◆ **INFORMATION SHOWN**:
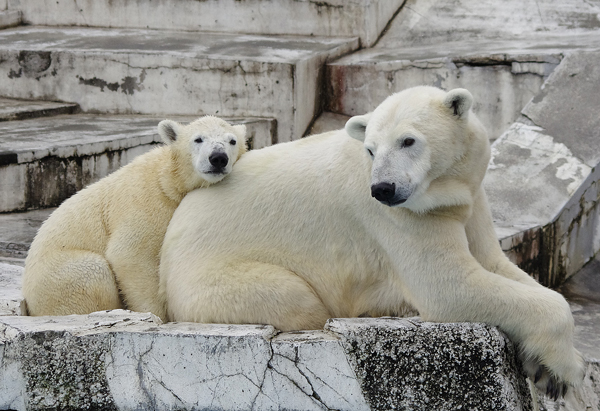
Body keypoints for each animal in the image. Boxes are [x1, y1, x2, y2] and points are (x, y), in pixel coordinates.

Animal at [21, 116, 246, 322]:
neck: (169, 182)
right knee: (93, 271)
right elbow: (129, 254)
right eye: (198, 139)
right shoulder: (144, 201)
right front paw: (157, 316)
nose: (218, 158)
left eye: (232, 141)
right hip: (59, 278)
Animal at [159, 87, 580, 396]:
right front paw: (559, 373)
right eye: (372, 149)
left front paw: (545, 365)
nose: (383, 188)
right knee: (295, 298)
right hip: (215, 278)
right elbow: (449, 286)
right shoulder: (398, 218)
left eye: (408, 140)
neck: (441, 192)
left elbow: (494, 263)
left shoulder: (467, 199)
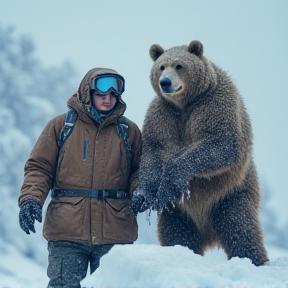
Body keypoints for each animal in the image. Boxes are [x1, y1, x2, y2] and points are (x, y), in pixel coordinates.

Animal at [132, 40, 268, 266]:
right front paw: (142, 196)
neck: (186, 103)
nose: (165, 82)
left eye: (179, 65)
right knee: (178, 235)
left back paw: (254, 260)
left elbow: (221, 142)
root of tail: (209, 234)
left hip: (230, 196)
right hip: (179, 213)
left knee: (241, 230)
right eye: (161, 66)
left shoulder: (214, 104)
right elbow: (155, 150)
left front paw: (172, 179)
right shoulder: (163, 114)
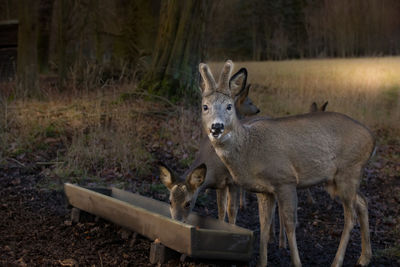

◆ **EXERCISE REQUIREMENTS**:
Every line from the one bearing "left eye: (232, 141)" through the end of the data above must be output exactly, and no picture may appear.

◆ **RESPONSE FOR THIS EXERCISE**:
left eye: (232, 141)
right hip: (59, 278)
Animal at [159, 87, 580, 396]:
right front paw: (559, 373)
right eye: (372, 149)
left front paw: (545, 365)
nose: (383, 188)
right knee: (295, 298)
right hip: (215, 278)
right elbow: (449, 286)
right shoulder: (398, 218)
left eye: (408, 140)
neck: (441, 192)
left elbow: (494, 263)
left shoulder: (467, 199)
Body keypoints for each animal in the image. Boxes are [x1, y1, x2, y2] and points are (x, y), in pixel coordinates.

Animal at [132, 40, 268, 266]:
right front paw: (142, 196)
neck: (186, 103)
nose: (165, 82)
left eye: (179, 65)
right knee: (178, 235)
left back paw: (254, 260)
left elbow: (221, 142)
root of tail: (209, 234)
left hip: (230, 196)
right hip: (179, 213)
left knee: (241, 230)
right eye: (161, 66)
left shoulder: (214, 104)
right elbow: (155, 150)
left front paw: (172, 179)
right shoulder: (163, 114)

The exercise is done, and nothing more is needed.